Generated instrumentation MUST conform to [observability-standards](../../../../../standards/observability-standards/README.md). That standard is authoritative for:

- Logs: structured JSON to stdout; required fields (`timestamp`, `level`, `service`, `version`, `trace_id`, `span_id`, `message`); no PII / secrets / tokens.
- Metrics: RED per endpoint, USE per significant resource; metric naming `<domain>_<entity>_<action>_<unit>`.
- Traces: OpenTelemetry, W3C `traceparent` propagation, head-based sampling (100% for errors and tier-0).
- SLOs declared in the component file per [architecture-schema](../../../../../standards/architecture-schema/README.md); multi-window multi-burn-rate alerts defend SLOs, not raw thresholds.
- Every alert has a runbook (see [architecture/operations](../../../../architecture/operations/SKILL.md)).

Component tier (from architecture-schema) drives instrumentation depth and sampling rate.

## Process

1. **Metrics**: enable Micrometer with the Prometheus registry. Expose `/actuator/prometheus`. Add custom metrics for each business-meaningful counter and histogram (e.g., `orders_created_total`, `orders_create_duration_seconds`).
2. **Tracing**: configure OpenTelemetry SDK with the OTLP exporter. Sample at ≥ 10% in prod (or use tail sampling). Propagate W3C `traceparent` on all outbound calls.

*Record extracts:*
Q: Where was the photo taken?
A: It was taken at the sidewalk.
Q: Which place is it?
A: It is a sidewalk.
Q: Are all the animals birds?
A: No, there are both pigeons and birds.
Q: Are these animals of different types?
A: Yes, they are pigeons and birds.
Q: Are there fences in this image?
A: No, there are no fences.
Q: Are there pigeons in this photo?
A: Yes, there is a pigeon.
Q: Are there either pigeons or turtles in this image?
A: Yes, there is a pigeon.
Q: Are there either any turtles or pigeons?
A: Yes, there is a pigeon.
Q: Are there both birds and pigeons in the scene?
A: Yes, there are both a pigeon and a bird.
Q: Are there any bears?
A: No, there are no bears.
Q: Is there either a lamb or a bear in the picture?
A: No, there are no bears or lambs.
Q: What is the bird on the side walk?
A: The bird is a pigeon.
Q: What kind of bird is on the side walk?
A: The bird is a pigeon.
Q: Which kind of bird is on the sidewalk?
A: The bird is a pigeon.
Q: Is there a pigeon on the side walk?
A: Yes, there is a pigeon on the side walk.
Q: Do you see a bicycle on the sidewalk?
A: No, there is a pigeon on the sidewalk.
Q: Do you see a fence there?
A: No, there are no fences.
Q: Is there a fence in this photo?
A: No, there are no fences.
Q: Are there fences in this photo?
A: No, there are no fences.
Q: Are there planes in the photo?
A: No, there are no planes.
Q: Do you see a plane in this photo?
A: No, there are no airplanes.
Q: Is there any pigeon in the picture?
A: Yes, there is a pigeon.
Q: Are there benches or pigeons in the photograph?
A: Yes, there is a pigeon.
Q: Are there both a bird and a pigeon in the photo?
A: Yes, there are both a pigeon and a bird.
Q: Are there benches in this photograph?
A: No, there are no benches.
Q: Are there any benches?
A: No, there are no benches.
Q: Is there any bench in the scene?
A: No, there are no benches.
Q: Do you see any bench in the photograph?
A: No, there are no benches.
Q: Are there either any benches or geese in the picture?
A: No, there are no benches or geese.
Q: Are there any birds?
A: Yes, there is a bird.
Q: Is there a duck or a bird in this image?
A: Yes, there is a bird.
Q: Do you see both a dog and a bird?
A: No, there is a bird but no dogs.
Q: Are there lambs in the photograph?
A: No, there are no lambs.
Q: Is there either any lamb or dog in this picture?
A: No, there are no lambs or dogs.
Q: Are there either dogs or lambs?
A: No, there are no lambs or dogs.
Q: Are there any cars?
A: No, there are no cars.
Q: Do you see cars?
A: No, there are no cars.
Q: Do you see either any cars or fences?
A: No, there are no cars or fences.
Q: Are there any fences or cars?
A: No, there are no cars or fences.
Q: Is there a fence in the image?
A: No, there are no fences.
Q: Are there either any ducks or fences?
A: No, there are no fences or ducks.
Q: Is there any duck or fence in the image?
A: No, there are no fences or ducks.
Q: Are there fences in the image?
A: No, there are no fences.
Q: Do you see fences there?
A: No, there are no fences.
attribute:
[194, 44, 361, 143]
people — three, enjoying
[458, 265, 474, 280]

*Using the information:*
1) List every required field that the observability guidelines name for structured logs.
2) In the observability guidelines, which endpoint does the Metrics step say to expose?
3) Retype the passage of the observability guidelines that starts at "Generated instrumentation MUST" and ends at "errors and tier-0).".

*Results by task:*
1) timestamp, level, service, version, trace_id, span_id, message

2) `/actuator/prometheus`

3)
Generated instrumentation MUST conform to [observability-standards](../../../../../standards/observability-standards/README.md). That standard is authoritative for:

- Logs: structured JSON to stdout; required fields (`timestamp`, `level`, `service`, `version`, `trace_id`, `span_id`, `message`); no PII / secrets / tokens.
- Metrics: RED per endpoint, USE per significant resource; metric naming `<domain>_<entity>_<action>_<unit>`.
- Traces: OpenTelemetry, W3C `traceparent` propagation, head-based sampling (100% for errors and tier-0).